In the meantime, the state has used state & federal highway funds to spend over $300 million to “straighten” about 10 miles of state highway that lies between the small coastal city & the closest inland metro area (about 60 miles away). Again, no funding for improving the existing rail line, to even discuss the possibility or what it would take to upgrade for passenger rail.
According to the state transportation people I’ve spoken to, the “straightening” is primarily for the benefits of trucks–so it’s a huge taxpayer subsidy of the trucking industry.
Passenger rail is the most energy efficient form of transportation. Freight rail is an excellent, energy efficient way of transporting goods, and avoids, to a significant degree, the traffic issues/problems raised by heavy use of highways by trucks (accidents, slowdowns from trucks overturning or jackknifing & closing up to 3 lanes of traffic for hours, hazards posed by transport of toxics, ie., spills, etc., cost of road maintenance are increased by heavy vehicle use, etc.).

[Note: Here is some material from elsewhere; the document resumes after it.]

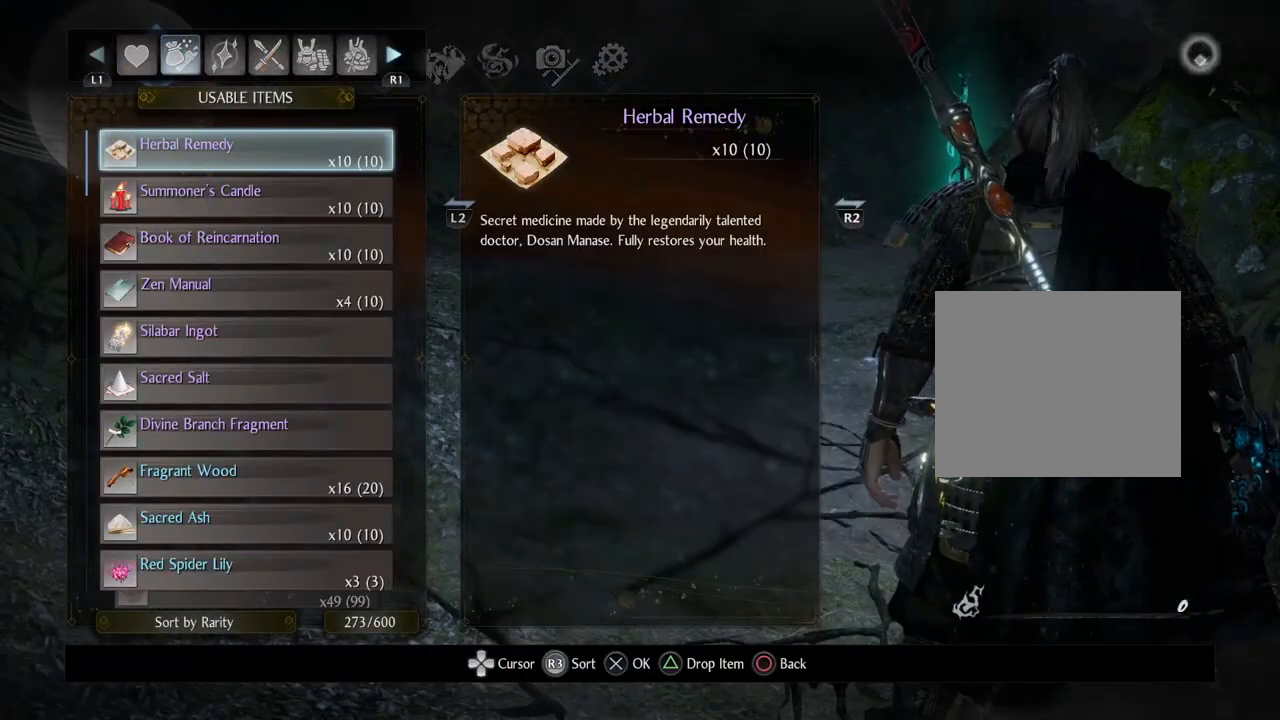
{"buttons": [], "left_stick": "center", "right_stick": "center", "events": []}
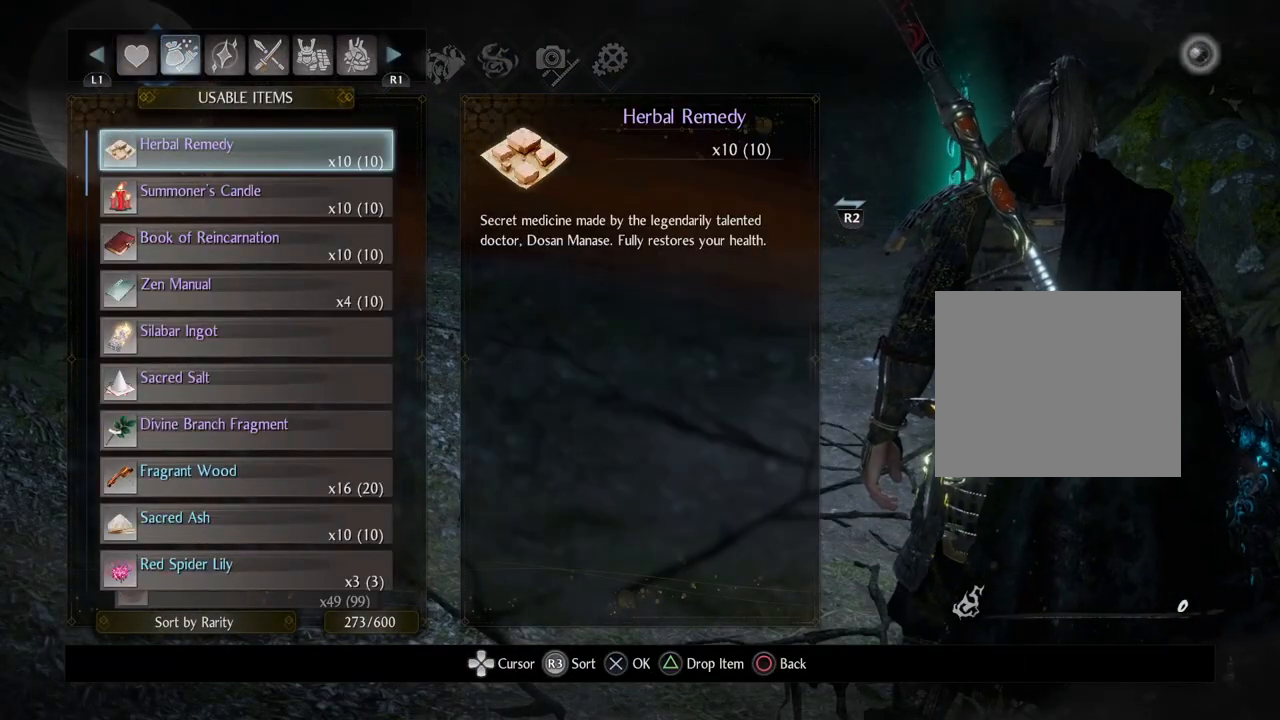
{"buttons": ["DPAD_DOWN"], "left_stick": "center", "right_stick": "center", "events": [[233, "DPAD_DOWN", "down"]]}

But, in the state I live in, usually considered to be “green” state, politics, not energy efficiency or even travel efficiency, has dictated the results: more traffic, more air traffic, & taxpayer subsidy of airports that serve a tiny portion of the population–most of these small airports are parking garages & the air equivalent of country clubs for those wealthy enough to own/lease their own planes and/or helicopters. The plane flying in/out of my town is a 9 passenger plane–it’s averaging 4 people per flight even with a subsidy and did so last summer at the height of the tourist season. Excuse me, last summer it averaged 4.5 people/flight. That’s with a significant ticket price subsidy.
But we can’t have passenger rail because that would be too expensive.
So there’s spending on infrastructure going on where I live, but the money is being spent on the least energy efficient forms of transportation and one that is used by a relatively small number of people & primarily those w/the greatest amount of discretionary income. And one that produces large amounts of noise pollution over the densest part of the city.